Instructions to follow.
Reproduce only the lines of the data from the line containing "Ведь походы – это же утраты, –" through the line containing "По плечу не каждому она.", replacing "задача" with "цель" and leaving all else unchanged.

━━━ Provided material

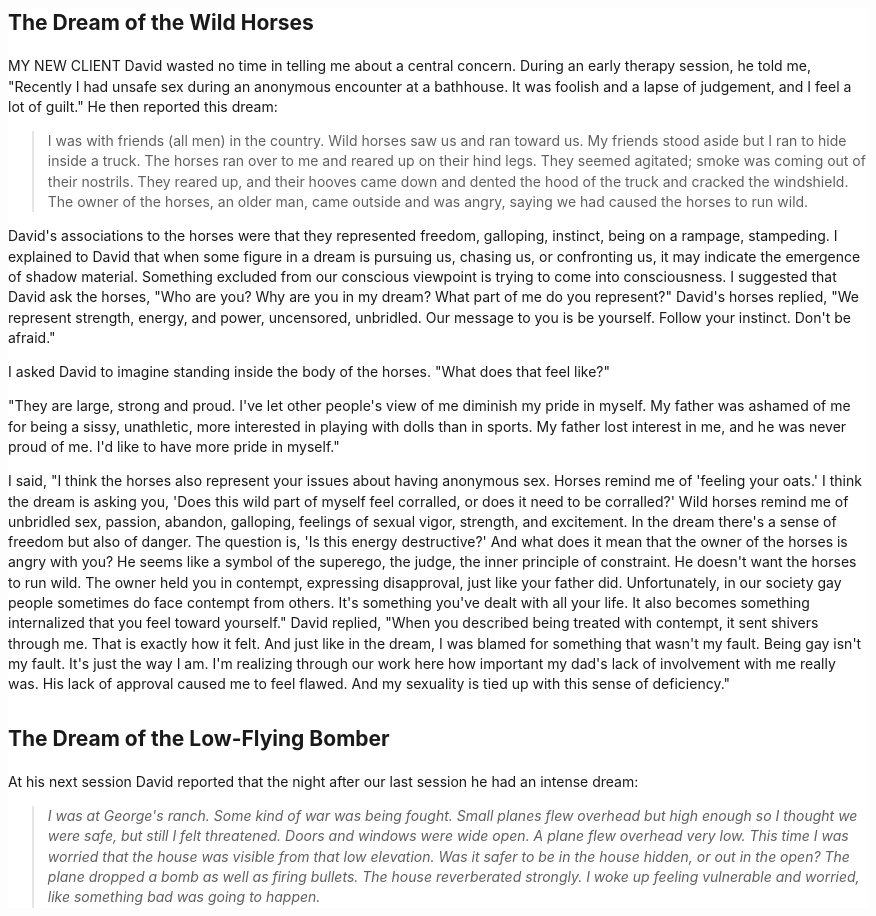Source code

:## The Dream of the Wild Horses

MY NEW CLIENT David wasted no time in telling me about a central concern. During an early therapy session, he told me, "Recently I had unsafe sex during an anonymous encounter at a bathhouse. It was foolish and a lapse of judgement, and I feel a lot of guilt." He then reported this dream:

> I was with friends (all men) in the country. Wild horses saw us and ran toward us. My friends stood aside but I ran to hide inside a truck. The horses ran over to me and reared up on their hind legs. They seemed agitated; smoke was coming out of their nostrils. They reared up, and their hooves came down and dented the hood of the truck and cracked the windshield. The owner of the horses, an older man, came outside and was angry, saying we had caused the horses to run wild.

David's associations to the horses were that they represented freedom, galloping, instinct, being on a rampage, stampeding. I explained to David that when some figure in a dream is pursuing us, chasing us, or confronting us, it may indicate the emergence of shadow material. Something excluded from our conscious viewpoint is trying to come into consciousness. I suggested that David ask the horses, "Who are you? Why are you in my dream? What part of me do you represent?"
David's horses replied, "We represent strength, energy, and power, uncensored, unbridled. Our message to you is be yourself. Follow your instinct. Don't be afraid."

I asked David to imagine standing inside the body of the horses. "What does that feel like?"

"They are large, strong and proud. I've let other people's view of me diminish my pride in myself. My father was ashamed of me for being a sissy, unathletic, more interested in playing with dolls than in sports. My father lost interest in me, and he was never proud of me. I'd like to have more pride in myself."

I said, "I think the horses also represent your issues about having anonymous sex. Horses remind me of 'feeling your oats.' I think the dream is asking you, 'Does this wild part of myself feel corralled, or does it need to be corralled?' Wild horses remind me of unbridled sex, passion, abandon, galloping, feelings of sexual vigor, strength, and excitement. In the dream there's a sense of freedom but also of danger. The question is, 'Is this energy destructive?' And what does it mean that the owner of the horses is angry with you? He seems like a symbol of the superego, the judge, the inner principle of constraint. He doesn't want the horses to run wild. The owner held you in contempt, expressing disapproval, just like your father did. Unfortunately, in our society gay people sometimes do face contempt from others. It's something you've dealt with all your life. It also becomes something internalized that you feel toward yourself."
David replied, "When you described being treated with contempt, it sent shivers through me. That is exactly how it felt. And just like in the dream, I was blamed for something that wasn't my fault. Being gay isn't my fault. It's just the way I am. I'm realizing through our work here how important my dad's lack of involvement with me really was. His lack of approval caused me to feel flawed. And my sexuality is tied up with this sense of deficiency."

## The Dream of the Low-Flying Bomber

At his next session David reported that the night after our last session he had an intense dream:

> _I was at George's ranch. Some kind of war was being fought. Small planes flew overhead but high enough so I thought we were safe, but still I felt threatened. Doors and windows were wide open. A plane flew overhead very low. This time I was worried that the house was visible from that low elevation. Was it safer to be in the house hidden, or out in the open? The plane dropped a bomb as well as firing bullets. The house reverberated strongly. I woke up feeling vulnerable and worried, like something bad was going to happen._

━━━━━━
━━━ Provided material

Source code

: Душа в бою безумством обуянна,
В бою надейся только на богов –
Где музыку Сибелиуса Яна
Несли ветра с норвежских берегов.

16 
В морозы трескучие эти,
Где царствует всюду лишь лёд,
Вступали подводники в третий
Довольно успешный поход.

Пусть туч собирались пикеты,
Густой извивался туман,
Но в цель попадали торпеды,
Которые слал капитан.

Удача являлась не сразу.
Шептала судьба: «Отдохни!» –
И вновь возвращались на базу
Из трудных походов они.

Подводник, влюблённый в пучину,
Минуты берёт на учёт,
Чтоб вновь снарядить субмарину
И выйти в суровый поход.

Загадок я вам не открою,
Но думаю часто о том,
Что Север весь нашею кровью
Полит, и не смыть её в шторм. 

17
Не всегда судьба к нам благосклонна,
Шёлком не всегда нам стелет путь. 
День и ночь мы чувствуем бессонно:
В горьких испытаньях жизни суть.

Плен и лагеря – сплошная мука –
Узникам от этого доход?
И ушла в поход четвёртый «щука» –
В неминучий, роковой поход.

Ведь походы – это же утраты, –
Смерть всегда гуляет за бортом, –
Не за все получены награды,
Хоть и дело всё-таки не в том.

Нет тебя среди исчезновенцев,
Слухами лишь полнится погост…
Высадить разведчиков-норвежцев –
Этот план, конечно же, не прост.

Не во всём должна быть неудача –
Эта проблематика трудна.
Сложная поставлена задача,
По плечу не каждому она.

━━━━━━

Solution for this exercise.
Ведь походы – это же утраты, –
Смерть всегда гуляет за бортом, –
Не за все получены награды,
Хоть и дело всё-таки не в том.

Нет тебя среди исчезновенцев,
Слухами лишь полнится погост…
Высадить разведчиков-норвежцев –
Этот план, конечно же, не прост.

Не во всём должна быть неудача –
Эта проблематика трудна.
Сложная поставлена цель,
По плечу не каждому она.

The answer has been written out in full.